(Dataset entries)
*** Block opens ***

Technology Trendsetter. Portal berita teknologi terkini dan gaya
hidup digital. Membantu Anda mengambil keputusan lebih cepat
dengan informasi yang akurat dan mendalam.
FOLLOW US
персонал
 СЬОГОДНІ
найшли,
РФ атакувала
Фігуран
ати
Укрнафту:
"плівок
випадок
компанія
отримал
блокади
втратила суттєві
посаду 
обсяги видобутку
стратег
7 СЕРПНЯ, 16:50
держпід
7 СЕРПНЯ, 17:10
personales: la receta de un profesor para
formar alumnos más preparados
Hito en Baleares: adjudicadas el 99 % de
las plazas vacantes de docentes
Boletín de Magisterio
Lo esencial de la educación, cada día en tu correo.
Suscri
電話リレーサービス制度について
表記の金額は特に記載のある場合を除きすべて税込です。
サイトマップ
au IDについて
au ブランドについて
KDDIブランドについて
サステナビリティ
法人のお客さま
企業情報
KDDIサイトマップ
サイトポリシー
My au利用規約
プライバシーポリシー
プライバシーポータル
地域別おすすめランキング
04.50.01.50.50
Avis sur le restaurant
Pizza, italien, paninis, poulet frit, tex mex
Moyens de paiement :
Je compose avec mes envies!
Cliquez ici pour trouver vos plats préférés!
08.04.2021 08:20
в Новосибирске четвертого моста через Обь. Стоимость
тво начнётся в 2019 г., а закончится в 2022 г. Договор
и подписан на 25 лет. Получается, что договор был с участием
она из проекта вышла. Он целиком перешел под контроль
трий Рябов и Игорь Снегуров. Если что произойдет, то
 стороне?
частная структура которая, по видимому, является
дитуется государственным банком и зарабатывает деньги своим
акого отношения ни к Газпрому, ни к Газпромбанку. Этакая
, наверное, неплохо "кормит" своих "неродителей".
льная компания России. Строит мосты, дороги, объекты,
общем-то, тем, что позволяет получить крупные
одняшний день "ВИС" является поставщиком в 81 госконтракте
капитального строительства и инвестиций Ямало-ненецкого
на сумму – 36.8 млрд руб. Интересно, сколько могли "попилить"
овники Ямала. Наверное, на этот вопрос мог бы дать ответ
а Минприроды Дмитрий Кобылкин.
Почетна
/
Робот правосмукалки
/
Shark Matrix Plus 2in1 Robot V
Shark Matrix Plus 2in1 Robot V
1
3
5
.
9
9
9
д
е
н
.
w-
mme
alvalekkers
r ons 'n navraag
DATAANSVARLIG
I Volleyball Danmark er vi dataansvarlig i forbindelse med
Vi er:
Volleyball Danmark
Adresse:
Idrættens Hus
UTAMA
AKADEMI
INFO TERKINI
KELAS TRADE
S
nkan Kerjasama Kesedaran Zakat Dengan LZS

*** Block closes ***

| Your task |
Reproduce every line of the dataset entries above without any alteration.

| Task response |
Technology Trendsetter. Portal berita teknologi terkini dan gaya
hidup digital. Membantu Anda mengambil keputusan lebih cepat
dengan informasi yang akurat dan mendalam.
FOLLOW US
персонал
 СЬОГОДНІ
найшли,
РФ атакувала
Фігуран
ати
Укрнафту:
"плівок
випадок
компанія
отримал
блокади
втратила суттєві
посаду 
обсяги видобутку
стратег
7 СЕРПНЯ, 16:50
держпід
7 СЕРПНЯ, 17:10
personales: la receta de un profesor para
formar alumnos más preparados
Hito en Baleares: adjudicadas el 99 % de
las plazas vacantes de docentes
Boletín de Magisterio
Lo esencial de la educación, cada día en tu correo.
Suscri
電話リレーサービス制度について
表記の金額は特に記載のある場合を除きすべて税込です。
サイトマップ
au IDについて
au ブランドについて
KDDIブランドについて
サステナビリティ
法人のお客さま
企業情報
KDDIサイトマップ
サイトポリシー
My au利用規約
プライバシーポリシー
プライバシーポータル
地域別おすすめランキング
04.50.01.50.50
Avis sur le restaurant
Pizza, italien, paninis, poulet frit, tex mex
Moyens de paiement :
Je compose avec mes envies!
Cliquez ici pour trouver vos plats préférés!
08.04.2021 08:20
в Новосибирске четвертого моста через Обь. Стоимость
тво начнётся в 2019 г., а закончится в 2022 г. Договор
и подписан на 25 лет. Получается, что договор был с участием
она из проекта вышла. Он целиком перешел под контроль
трий Рябов и Игорь Снегуров. Если что произойдет, то
 стороне?
частная структура которая, по видимому, является
дитуется государственным банком и зарабатывает деньги своим
акого отношения ни к Газпрому, ни к Газпромбанку. Этакая
, наверное, неплохо "кормит" своих "неродителей".
льная компания России. Строит мосты, дороги, объекты,
общем-то, тем, что позволяет получить крупные
одняшний день "ВИС" является поставщиком в 81 госконтракте
капитального строительства и инвестиций Ямало-ненецкого
на сумму – 36.8 млрд руб. Интересно, сколько могли "попилить"
овники Ямала. Наверное, на этот вопрос мог бы дать ответ
а Минприроды Дмитрий Кобылкин.
Почетна
/
Робот правосмукалки
/
Shark Matrix Plus 2in1 Robot V
Shark Matrix Plus 2in1 Robot V
1
3
5
.
9
9
9
д
е
н
.
w-
mme
alvalekkers
r ons 'n navraag
DATAANSVARLIG
I Volleyball Danmark er vi dataansvarlig i forbindelse med
Vi er:
Volleyball Danmark
Adresse:
Idrættens Hus
UTAMA
AKADEMI
INFO TERKINI
KELAS TRADE
S
nkan Kerjasama Kesedaran Zakat Dengan LZS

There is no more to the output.